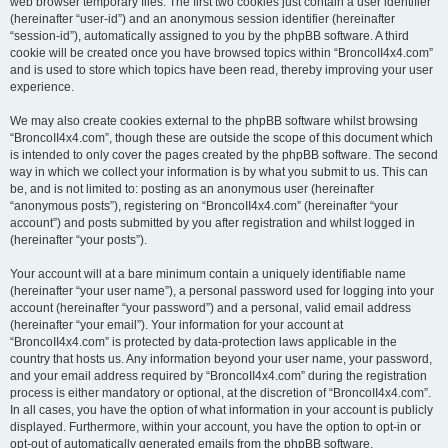
web browser temporary files. The first two cookies just contain a user identifier
(hereinafter “user-id”) and an anonymous session identifier (hereinafter
“session-id”), automatically assigned to you by the phpBB software. A third
cookie will be created once you have browsed topics within “BroncoII4x4.com”
and is used to store which topics have been read, thereby improving your user
experience.
We may also create cookies external to the phpBB software whilst browsing
“BroncoII4x4.com”, though these are outside the scope of this document which
is intended to only cover the pages created by the phpBB software. The second
way in which we collect your information is by what you submit to us. This can
be, and is not limited to: posting as an anonymous user (hereinafter
“anonymous posts”), registering on “BroncoII4x4.com” (hereinafter “your
account”) and posts submitted by you after registration and whilst logged in
(hereinafter “your posts”).
Your account will at a bare minimum contain a uniquely identifiable name
(hereinafter “your user name”), a personal password used for logging into your
account (hereinafter “your password”) and a personal, valid email address
(hereinafter “your email”). Your information for your account at
“BroncoII4x4.com” is protected by data-protection laws applicable in the
country that hosts us. Any information beyond your user name, your password,
and your email address required by “BroncoII4x4.com” during the registration
process is either mandatory or optional, at the discretion of “BroncoII4x4.com”.
In all cases, you have the option of what information in your account is publicly
displayed. Furthermore, within your account, you have the option to opt-in or
opt-out of automatically generated emails from the phpBB software.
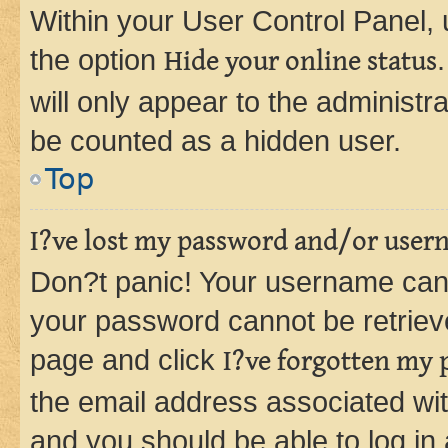
Within your User Control Panel, 
the option
Hide your online status
will only appear to the administr
be counted as a hidden user.
Top
I?ve lost my password and/or user
Don?t panic! Your username can 
your password cannot be retrieved
page and click
I?ve forgotten my
the email address associated wit
and you should be able to log in 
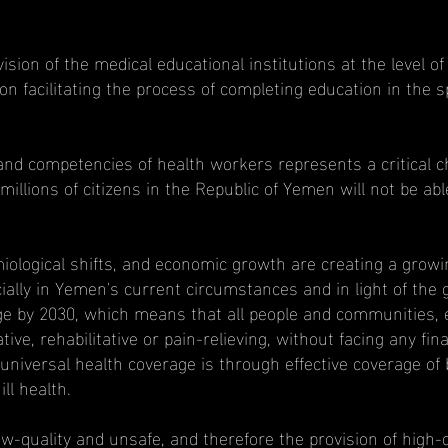
ion of the medical educational institutions at the level of 
n facilitating the process of completing education in the spe
nd competencies of health workers represents a critical ch
llions of citizens in the Republic of Yemen will not be abl
ological shifts, and economic growth are creating a growin
ially in Yemen's current circumstances and in light of the
ge by 2030, which means that all people and communities, 
tive, rehabilitative or pain-relieving, without facing any f
niversal health coverage is through effective coverage of b
ll health.
w-quality and unsafe, and therefore the provision of high-q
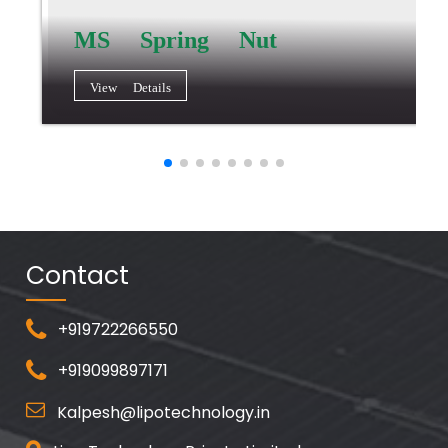
MS Spring Nut
View Details
Contact
+919722266550
+919099897171
Kalpesh@lipotechnology.in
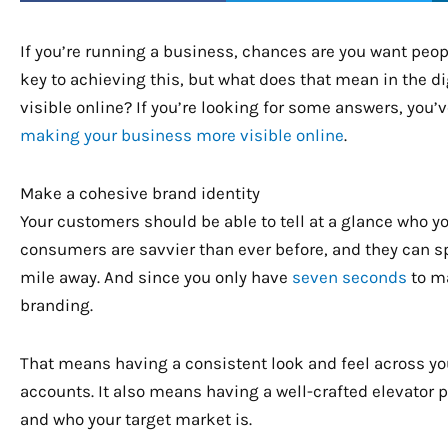
If you’re running a business, chances are you want peop
key to achieving this, but what does that mean in the d
visible online? If you’re looking for some answers, you’v
making your business more visible online
.
Make a cohesive brand identity
Your customers should be able to tell at a glance who y
consumers are savvier than ever before, and they can s
mile away. And since you only have
seven seconds
to ma
branding.
That means having a consistent look and feel across yo
accounts. It also means having a well-crafted elevator
and who your target market is.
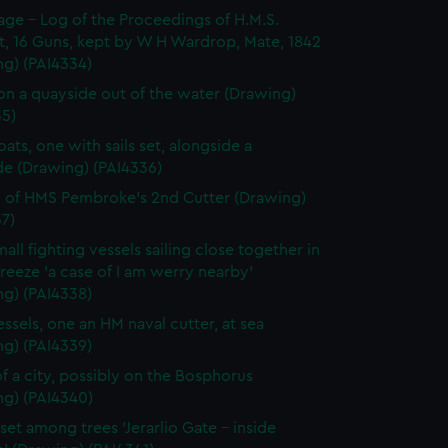
page - Log of the Proceedings of H.M.S.
t, 16 Guns, kept by W H Wardrop, Mate, 1842
ng) (PAI4334)
on a quayside out of the water (Drawing)
35)
ats, one with sails set, alongside a
de (Drawing) (PAI4336)
 of HMS Pembroke's 2nd Cutter (Drawing)
7)
all fighting vessels sailing close together in
 breeze 'a case of I am werry nearby'
ng) (PAI4338)
ssels, one an HM naval cutter, at sea
ng) (PAI4339)
f a city, possibly on the Bosphorus
ng) (PAI4340)
set among trees 'Jerarlio Gate - inside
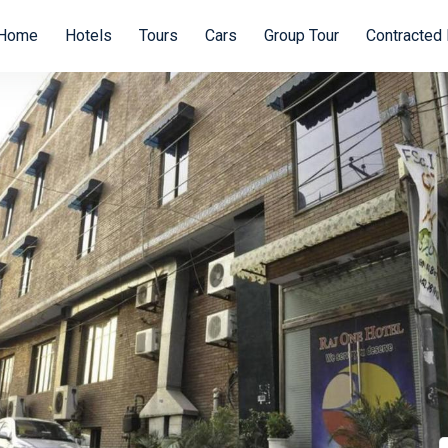
Home
Hotels
Tours
Cars
Group Tour
Contracted 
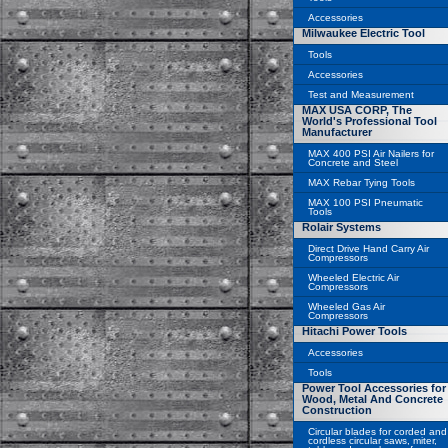
Accessories
Milwaukee Electric Tool
Tools
Accessories
Test and Measurement
MAX USA CORP, The
World's Professional Tool
Manufacturer
MAX 400 PSI Air Nailers for
Concrete and Steel
MAX Rebar Tying Tools
MAX 100 PSI Pneumatic
Tools
Rolair Systems
Direct Drive Hand Carry Air
Compressors
Wheeled Electric Air
Compressors
Wheeled Gas Air
Compressors
Hitachi Power Tools
Accessories
Tools
Power Tool Accessories for
Wood, Metal And Concrete
Construction
Circular blades for corded and
cordless circular saws, miter,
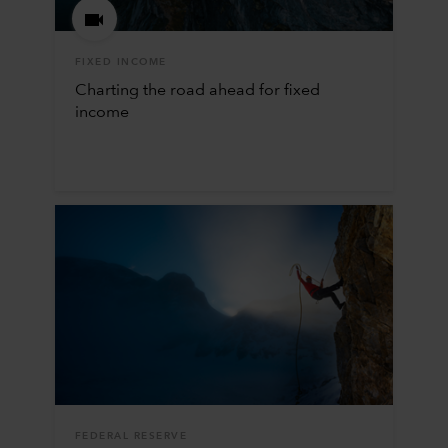
FIXED INCOME
Charting the road ahead for fixed
income
FEDERAL RESERVE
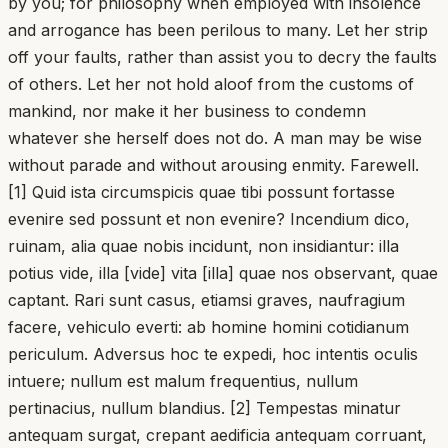
by you; for philosophy when employed with insolence
and arrogance has been perilous to many. Let her strip
off your faults, rather than assist you to decry the faults
of others. Let her not hold aloof from the customs of
mankind, nor make it her business to condemn
whatever she herself does not do. A man may be wise
without parade and without arousing enmity. Farewell.
[1] Quid ista circumspicis quae tibi possunt fortasse
evenire sed possunt et non evenire? Incendium dico,
ruinam, alia quae nobis incidunt, non insidiantur: illa
potius vide, illa [vide] vita [illa] quae nos observant, quae
captant. Rari sunt casus, etiamsi graves, naufragium
facere, vehiculo everti: ab homine homini cotidianum
periculum. Adversus hoc te expedi, hoc intentis oculis
intuere; nullum est malum frequentius, nullum
pertinacius, nullum blandius. [2] Tempestas minatur
antequam surgat, crepant aedificia antequam corruant,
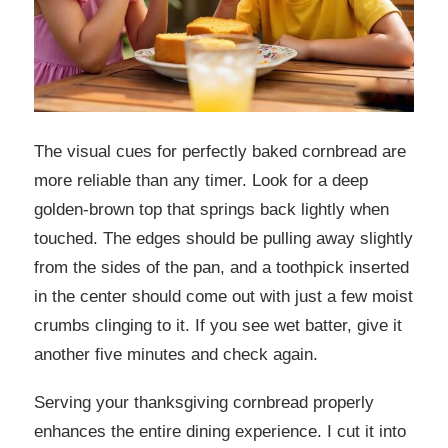
The visual cues for perfectly baked cornbread are
more reliable than any timer. Look for a deep
golden-brown top that springs back lightly when
touched. The edges should be pulling away slightly
from the sides of the pan, and a toothpick inserted
in the center should come out with just a few moist
crumbs clinging to it. If you see wet batter, give it
another five minutes and check again.
Serving your thanksgiving cornbread properly
enhances the entire dining experience. I cut it into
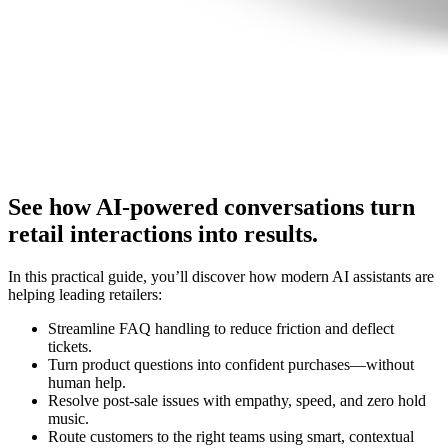
See how AI-powered conversations turn
retail interactions into results.
In this practical guide, you’ll discover how modern AI assistants are
helping leading retailers:
Streamline FAQ handling to reduce friction and deflect
tickets.
Turn product questions into confident purchases—without
human help.
Resolve post-sale issues with empathy, speed, and zero hold
music.
Route customers to the right teams using smart, contextual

···

- _What is needed_
Only the lines holding "Wheeled" are wanted, so copy each of them from the material.

- _Exercise result_
Wheeled Electric Air
Wheeled Gas Air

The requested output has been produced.